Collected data
■ ■ ■

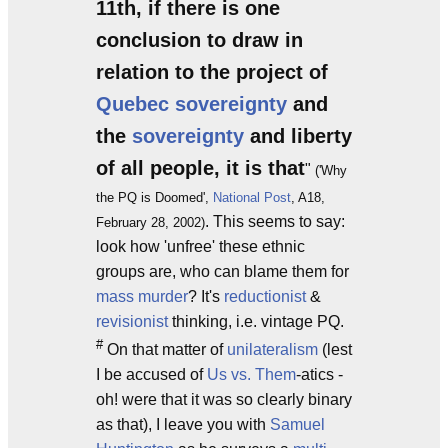
11th, if there is one
conclusion to draw in
relation to the project of
Quebec sovereignty
and
the
sovereignty
and liberty
of all people, it is that
"
('Why
the PQ is Doomed',
National Post
, A18,
. This seems to say:
February 28, 2002)
look how 'unfree' these ethnic
groups are, who can blame them for
mass murder
? It's
reductionist
&
revisionist
thinking, i.e. vintage PQ.
#
On that matter of
unilateralism
(lest
I be accused of
Us vs. Them
-atics -
oh! were that it was so clearly binary
as that), I leave you with
Samuel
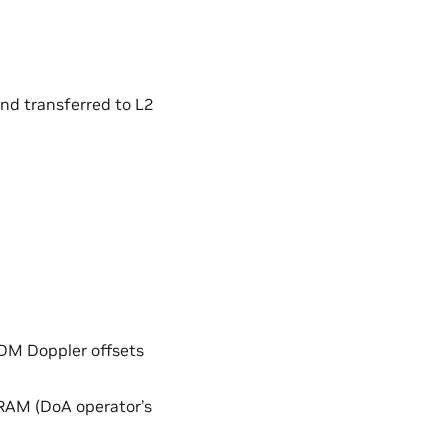
and transferred to L2
DDM Doppler offsets
DRAM (DoA operator’s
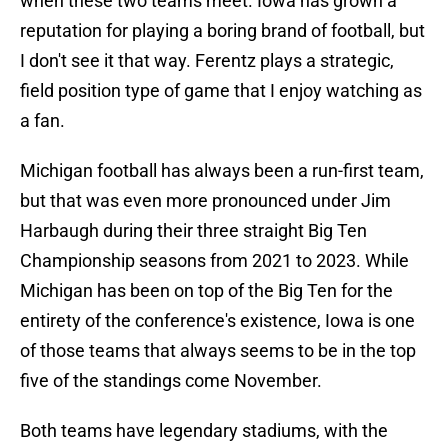
when these two teams meet. Iowa has grown a
reputation for playing a boring brand of football, but
I don't see it that way. Ferentz plays a strategic,
field position type of game that I enjoy watching as
a fan.
Michigan football has always been a run-first team,
but that was even more pronounced under Jim
Harbaugh during their three straight Big Ten
Championship seasons from 2021 to 2023. While
Michigan has been on top of the Big Ten for the
entirety of the conference's existence, Iowa is one
of those teams that always seems to be in the top
five of the standings come November.
Both teams have legendary stadiums, with the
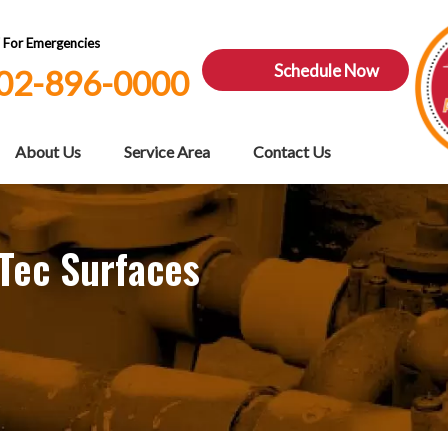
7 For Emergencies
Schedule Now
02-896-0000
About Us
Service Area
Contact Us
 Tec Surfaces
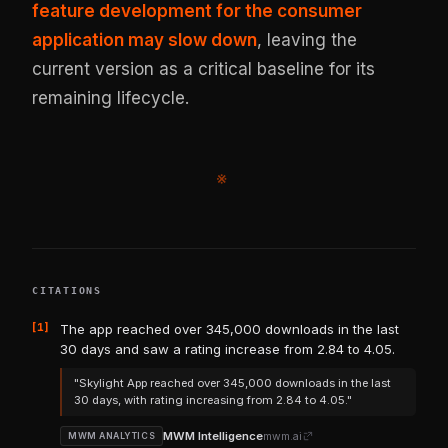
feature development for the consumer
application may slow down
, leaving the
current version as a critical baseline for its
remaining lifecycle.
※
CITATIONS
[1]
The app reached over 345,000 downloads in the last
30 days and saw a rating increase from 2.84 to 4.05.
"Skylight App reached over 345,000 downloads in the last
30 days, with rating increasing from 2.84 to 4.05."
MWM Intelligence
mwm.ai
MWM ANALYTICS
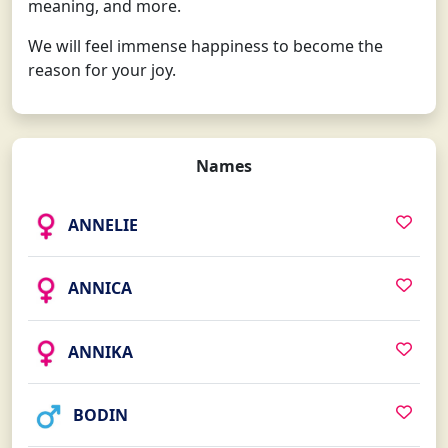
meaning, and more.
We will feel immense happiness to become the
reason for your joy.
Names
ANNELIE
ANNICA
ANNIKA
BODIN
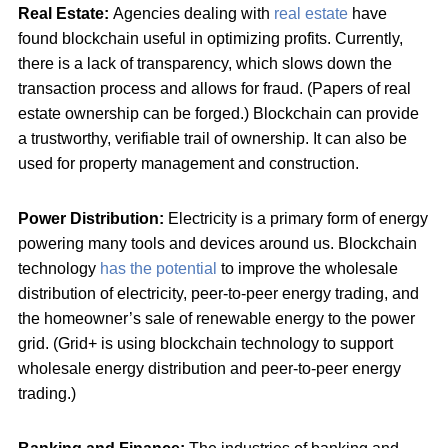
Real Estate:
Agencies dealing with
real estate
have
found blockchain useful in optimizing profits. Currently,
there is a lack of transparency, which slows down the
transaction process and allows for fraud. (Papers of real
estate ownership can be forged.) Blockchain can provide
a trustworthy, verifiable trail of ownership. It can also be
used for property management and construction.
Power Distribution:
Electricity is a primary form of energy
powering many tools and devices around us. Blockchain
technology
has the potential
to improve the wholesale
distribution of electricity, peer-to-peer energy trading, and
the homeowner’s sale of renewable energy to the power
grid. (Grid+ is using blockchain technology to support
wholesale energy distribution and peer-to-peer energy
trading.)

■ ■ ■

- **AIM OF THE TASK**
Copy the text of every entry above word for word, line by line, leaving out the pictures.

- **OUTPUT OF THE EXERCISE**
11th, if there is one
conclusion to draw in
relation to the project of
Quebec sovereignty
and
the
sovereignty
and liberty
of all people, it is that
"
('Why
the PQ is Doomed',
National Post
, A18,
. This seems to say:
February 28, 2002)
look how 'unfree' these ethnic
groups are, who can blame them for
mass murder
? It's
reductionist
&
revisionist
thinking, i.e. vintage PQ.
#
On that matter of
unilateralism
(lest
I be accused of
Us vs. Them
-atics -
oh! were that it was so clearly binary
as that), I leave you with
Samuel
and transferred to L2
DDM Doppler offsets
DRAM (DoA operator’s
when these two teams meet. Iowa has grown a
reputation for playing a boring brand of football, but
I don't see it that way. Ferentz plays a strategic,
field position type of game that I enjoy watching as
a fan.
Michigan football has always been a run-first team,
but that was even more pronounced under Jim
Harbaugh during their three straight Big Ten
Championship seasons from 2021 to 2023. While
Michigan has been on top of the Big Ten for the
entirety of the conference's existence, Iowa is one
of those teams that always seems to be in the top
five of the standings come November.
Both teams have legendary stadiums, with the
7 For Emergencies
Schedule Now
02-896-0000
About Us
Service Area
Contact Us
 Tec Surfaces
feature development for the consumer
application may slow down
, leaving the
current version as a critical baseline for its
remaining lifecycle.
※
CITATIONS
[1]
The app reached over 345,000 downloads in the last
30 days and saw a rating increase from 2.84 to 4.05.
"Skylight App reached over 345,000 downloads in the last
30 days, with rating increasing from 2.84 to 4.05."
MWM Intelligence
mwm.ai
MWM ANALYTICS
meaning, and more.
We will feel immense happiness to become the
reason for your joy.
Names
ANNELIE
ANNICA
ANNIKA
BODIN
Real Estate:
Agencies dealing with
real estate
have
found blockchain useful in optimizing profits. Currently,
there is a lack of transparency, which slows down the
transaction process and allows for fraud. (Papers of real
estate ownership can be forged.) Blockchain can provide
a trustworthy, verifiable trail of ownership. It can also be
used for property management and construction.
Power Distribution:
Electricity is a primary form of energy
powering many tools and devices around us. Blockchain
technology
has the potential
to improve the wholesale
distribution of electricity, peer-to-peer energy trading, and
the homeowner’s sale of renewable energy to the power
grid. (Grid+ is using blockchain technology to support
wholesale energy distribution and peer-to-peer energy
trading.)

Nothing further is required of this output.